At first he seems at a loss for an answer but then he says, “So do math tests, so you shouldn’t really conflate that with me actually liking you.”

Then again, I’d rather just slap him than have him say nice or crude things to me.

“I would rather pull my teeth out with pliers than ever imagine being someone you liked in any sense, Stone.” I cross my arms in front of my chest to look intimidating.

“Oh, but you like me, don’t you? After all those years of verbal sparring and pranks, I think your heart may have warmed toward me at some point. I won’t blame you, though.”

I scoff at his arrogance and realize that I’m just killing brain cells by trying to reason with him, so I decide to make a run for it.

“Well, it’s been a pleasure having you back to ruin my life, but I need to go before I strangle you.”

“Kinky.” He winks at me and I throw my hands in the air, exasperated to a point where the instinct to just put an end to his life is uncannily strong.

“Good-bye, Cole.”

I turn on my heel and slam his door shut as he chuckles behind me. I have been in the house for no more than thirty minutes but it feels like I’ve been going at it with Cole for centuries. A dull ache is spreading through my skull as I realize that today’s only the first of many to come and that he’s back for good. Any peace and quiet that I had expected in my senior year evaporated the minute He-devil decided to return to our great town. I’d learned to deal with Nicole, albeit in the most cowardly way ever, but we were coexisting and it’s been okay. Apparently my carefully constructed habitat is about to be bulldozed by a certain blue-eyed miscreant.

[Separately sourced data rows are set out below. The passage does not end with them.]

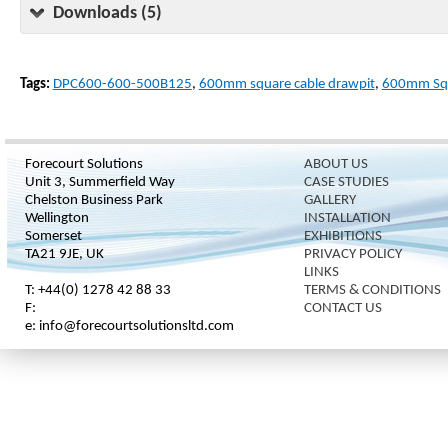
Downloads (5)
Tags:
DPC600-600-500B125
,
600mm square cable drawpit
,
600mm Squ
Forecourt Solutions
ABOUT US
Unit 3, Summerfield Way
CASE STUDIES
Chelston Business Park
GALLERY
Wellington
INSTALLATION
Somerset
EXHIBITIONS
TA21 9JE, UK
PRIVACY POLICY
LINKS
T: +44(0) 1278 42 88 33
TERMS & CONDITIONS
F:
CONTACT US
e: info@forecourtsolutionsltd.com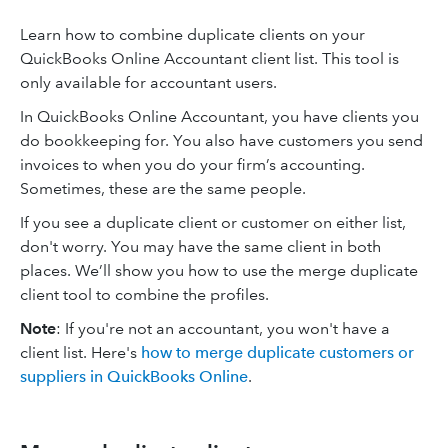
Learn how to combine duplicate clients on your
QuickBooks Online Accountant client list. This tool is
only available for accountant users.
In QuickBooks Online Accountant, you have clients you
do bookkeeping for. You also have customers you send
invoices to when you do your firm’s accounting.
Sometimes, these are the same people.
If you see a duplicate client or customer on either list,
don't worry. You may have the same client in both
places. We’ll show you how to use the merge duplicate
client tool to combine the profiles.
Note
: If you're not an accountant, you won't have a
client list. Here's
how to merge duplicate customers or
suppliers in QuickBooks Online
.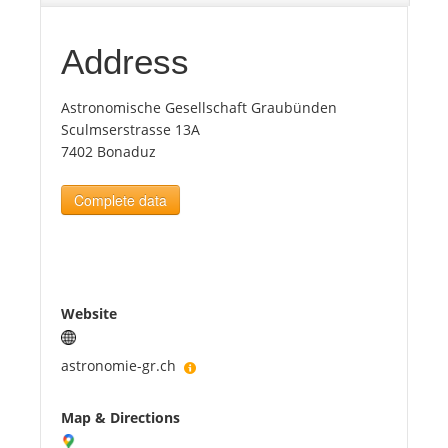
Tourists
Address
Astronomische Gesellschaft Graubünden
News
Sculmserstrasse 13A
7402 Bonaduz
Benefits
Complete data
Plans
Media
Website
About us
astronomie-gr.ch
Map & Directions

There are no signs of Jay as I’m leaving. His lack of presence is morbidly depressing.

I’m on their driveway when the devil reappears. Cole calls my name as he sticks his head out of his bedroom window. That’s how he knew I was in the house when he tipped the bucket over me, sneaky bastard.

“What?” I shout as he grins at me with that devil-may-care smile.

“How about I give you a ride to school tomorrow? We can begin the beautiful journey that is our new, everlasting friendship.”

“What makes you think I’d even sit in a car with you, let alone go for a twenty-minute drive?”

“Hey, it was just an offer. I know we’ve got a long way to go but it was worth a shot, right? I figure if I begin trying early, you might warm up to the idea eventually.”

“You’re crazy!”

“No, Tessie, but I am fond of the ‘so crazy it just might work approach.’”

The entire conversation consists of us yelling sentences to each other, and it isn’t long before a woman with graying hair comes out of the adjacent house. She’s tugging her robe tighter around herself and yelling at us “filthy teenagers” to shut our traps. Cole disappears from my view and I like to think that the old lady scared him, but in a minute or two he’s downstairs and out the door, slightly breathless as though he ran. He walks toward me and I feel the need to disappear beneath his mammoth hoodie.